__YOUR TASK__
Please repeat exactly the lines below from the one containing "left hip: (179, 148)" down to the one containing "right back paw: (176, 264)", both included, and nothing else.

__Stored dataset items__
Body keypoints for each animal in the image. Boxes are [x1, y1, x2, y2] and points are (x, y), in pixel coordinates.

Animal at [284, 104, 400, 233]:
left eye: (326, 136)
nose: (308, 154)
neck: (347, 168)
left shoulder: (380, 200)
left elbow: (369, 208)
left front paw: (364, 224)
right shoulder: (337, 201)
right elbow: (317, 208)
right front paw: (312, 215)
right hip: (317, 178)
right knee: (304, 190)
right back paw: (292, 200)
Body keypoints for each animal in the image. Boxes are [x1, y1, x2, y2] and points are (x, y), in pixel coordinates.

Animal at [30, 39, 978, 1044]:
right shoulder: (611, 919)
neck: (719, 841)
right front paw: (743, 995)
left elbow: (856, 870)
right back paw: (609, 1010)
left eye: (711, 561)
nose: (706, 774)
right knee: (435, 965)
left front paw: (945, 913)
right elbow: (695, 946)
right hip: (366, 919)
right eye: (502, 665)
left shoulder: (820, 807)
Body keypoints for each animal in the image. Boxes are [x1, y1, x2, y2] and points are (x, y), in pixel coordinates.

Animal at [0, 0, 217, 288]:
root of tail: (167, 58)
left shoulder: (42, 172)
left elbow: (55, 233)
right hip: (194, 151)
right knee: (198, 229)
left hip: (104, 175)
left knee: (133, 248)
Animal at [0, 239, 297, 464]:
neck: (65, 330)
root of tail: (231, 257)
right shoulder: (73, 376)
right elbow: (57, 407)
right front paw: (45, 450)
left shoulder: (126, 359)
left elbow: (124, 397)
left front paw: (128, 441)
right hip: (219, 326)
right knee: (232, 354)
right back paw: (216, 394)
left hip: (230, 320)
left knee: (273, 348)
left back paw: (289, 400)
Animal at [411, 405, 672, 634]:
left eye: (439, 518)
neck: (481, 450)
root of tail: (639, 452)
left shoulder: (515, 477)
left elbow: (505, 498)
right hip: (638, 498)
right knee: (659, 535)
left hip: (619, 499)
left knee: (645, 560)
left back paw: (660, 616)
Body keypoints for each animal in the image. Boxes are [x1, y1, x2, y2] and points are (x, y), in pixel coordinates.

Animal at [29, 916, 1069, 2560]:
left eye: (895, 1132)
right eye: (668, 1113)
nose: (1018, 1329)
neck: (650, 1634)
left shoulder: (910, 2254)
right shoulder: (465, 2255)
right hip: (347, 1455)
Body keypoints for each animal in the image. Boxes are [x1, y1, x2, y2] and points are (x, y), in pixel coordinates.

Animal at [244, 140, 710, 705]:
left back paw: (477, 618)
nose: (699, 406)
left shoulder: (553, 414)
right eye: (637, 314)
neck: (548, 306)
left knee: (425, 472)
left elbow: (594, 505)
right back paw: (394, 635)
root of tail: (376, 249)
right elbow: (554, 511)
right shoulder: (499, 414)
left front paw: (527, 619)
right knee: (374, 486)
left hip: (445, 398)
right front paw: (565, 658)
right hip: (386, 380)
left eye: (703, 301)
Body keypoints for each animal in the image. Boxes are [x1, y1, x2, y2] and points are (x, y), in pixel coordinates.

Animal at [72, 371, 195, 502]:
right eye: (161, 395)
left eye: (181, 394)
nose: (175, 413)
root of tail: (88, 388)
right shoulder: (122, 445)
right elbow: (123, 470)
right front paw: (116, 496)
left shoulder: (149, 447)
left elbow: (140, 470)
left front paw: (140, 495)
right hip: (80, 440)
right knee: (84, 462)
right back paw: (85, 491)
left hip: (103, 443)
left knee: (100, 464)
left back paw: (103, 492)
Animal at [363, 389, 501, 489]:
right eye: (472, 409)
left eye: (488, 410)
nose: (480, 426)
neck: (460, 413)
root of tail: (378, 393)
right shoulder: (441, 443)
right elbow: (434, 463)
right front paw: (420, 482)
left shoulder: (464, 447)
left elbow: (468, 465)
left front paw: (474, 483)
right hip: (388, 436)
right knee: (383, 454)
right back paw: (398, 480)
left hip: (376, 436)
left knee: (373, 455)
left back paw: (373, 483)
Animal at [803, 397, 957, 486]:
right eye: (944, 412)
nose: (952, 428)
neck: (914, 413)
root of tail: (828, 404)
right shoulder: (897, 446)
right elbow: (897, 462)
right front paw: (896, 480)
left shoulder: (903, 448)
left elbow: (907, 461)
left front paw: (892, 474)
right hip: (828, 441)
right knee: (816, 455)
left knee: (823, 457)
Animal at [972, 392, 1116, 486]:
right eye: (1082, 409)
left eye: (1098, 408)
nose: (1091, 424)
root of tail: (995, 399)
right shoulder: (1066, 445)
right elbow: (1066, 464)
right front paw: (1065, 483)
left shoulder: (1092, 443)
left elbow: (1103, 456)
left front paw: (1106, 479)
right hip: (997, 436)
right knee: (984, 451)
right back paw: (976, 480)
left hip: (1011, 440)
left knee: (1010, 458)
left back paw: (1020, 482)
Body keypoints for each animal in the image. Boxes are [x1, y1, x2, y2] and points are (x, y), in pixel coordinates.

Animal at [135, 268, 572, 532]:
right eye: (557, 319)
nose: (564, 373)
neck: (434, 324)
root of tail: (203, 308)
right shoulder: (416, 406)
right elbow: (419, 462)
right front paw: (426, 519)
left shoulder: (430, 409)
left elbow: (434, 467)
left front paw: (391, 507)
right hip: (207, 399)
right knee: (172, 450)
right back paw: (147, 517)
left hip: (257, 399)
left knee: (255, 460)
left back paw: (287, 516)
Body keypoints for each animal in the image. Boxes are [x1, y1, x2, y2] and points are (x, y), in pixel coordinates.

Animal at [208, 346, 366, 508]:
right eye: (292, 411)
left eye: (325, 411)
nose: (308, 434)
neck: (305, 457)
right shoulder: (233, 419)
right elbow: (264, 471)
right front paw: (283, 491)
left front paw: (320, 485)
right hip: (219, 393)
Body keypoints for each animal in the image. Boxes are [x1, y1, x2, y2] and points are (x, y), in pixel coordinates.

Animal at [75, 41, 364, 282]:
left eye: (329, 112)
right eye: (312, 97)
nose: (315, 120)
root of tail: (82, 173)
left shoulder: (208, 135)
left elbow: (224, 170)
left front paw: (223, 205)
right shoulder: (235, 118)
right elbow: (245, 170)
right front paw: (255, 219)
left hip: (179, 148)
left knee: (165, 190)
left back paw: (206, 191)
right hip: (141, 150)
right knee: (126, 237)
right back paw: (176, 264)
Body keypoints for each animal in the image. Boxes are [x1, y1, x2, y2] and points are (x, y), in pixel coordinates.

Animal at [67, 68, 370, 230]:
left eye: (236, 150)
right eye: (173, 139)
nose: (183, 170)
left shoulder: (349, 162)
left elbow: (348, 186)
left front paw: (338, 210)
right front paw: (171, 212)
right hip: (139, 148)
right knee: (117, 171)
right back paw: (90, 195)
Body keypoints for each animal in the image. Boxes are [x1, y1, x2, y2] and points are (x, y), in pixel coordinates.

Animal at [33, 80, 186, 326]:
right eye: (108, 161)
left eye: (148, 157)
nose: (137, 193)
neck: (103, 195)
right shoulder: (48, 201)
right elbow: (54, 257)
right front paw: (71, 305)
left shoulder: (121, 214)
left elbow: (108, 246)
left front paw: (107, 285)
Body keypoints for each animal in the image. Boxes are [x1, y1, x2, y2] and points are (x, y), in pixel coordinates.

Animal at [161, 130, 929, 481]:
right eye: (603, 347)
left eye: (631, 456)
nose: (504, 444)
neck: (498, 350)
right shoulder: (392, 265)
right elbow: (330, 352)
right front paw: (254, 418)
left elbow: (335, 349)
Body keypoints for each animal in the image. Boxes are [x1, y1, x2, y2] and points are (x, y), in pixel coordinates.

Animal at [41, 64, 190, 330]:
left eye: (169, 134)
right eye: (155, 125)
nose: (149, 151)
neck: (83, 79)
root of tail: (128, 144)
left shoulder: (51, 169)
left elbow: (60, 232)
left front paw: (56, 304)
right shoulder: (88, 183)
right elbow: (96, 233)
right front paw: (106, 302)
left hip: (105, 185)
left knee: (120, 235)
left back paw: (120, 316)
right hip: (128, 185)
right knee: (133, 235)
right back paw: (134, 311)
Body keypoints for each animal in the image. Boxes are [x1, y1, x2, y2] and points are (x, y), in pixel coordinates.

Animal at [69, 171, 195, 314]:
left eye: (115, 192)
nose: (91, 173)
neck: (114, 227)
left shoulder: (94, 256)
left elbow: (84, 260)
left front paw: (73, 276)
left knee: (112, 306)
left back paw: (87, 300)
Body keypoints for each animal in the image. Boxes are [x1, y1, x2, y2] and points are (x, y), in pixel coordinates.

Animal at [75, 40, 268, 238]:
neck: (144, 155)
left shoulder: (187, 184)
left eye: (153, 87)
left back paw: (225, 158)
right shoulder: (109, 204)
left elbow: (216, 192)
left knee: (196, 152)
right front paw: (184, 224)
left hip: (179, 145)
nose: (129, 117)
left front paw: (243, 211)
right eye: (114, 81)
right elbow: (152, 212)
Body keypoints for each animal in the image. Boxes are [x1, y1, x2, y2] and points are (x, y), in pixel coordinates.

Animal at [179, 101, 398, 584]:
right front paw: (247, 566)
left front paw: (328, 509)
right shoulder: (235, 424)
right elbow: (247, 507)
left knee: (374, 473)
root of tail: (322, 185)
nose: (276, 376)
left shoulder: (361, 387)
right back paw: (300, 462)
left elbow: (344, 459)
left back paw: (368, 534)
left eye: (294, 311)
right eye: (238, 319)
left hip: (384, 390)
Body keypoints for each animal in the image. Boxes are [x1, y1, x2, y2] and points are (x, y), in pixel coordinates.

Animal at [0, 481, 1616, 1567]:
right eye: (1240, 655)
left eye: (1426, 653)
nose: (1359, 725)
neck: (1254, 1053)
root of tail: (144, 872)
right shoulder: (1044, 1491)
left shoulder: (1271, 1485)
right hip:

__SOLVED EXERCISE__
left hip: (179, 148)
left knee: (165, 190)
left back paw: (206, 191)
right hip: (141, 150)
right knee: (126, 237)
right back paw: (176, 264)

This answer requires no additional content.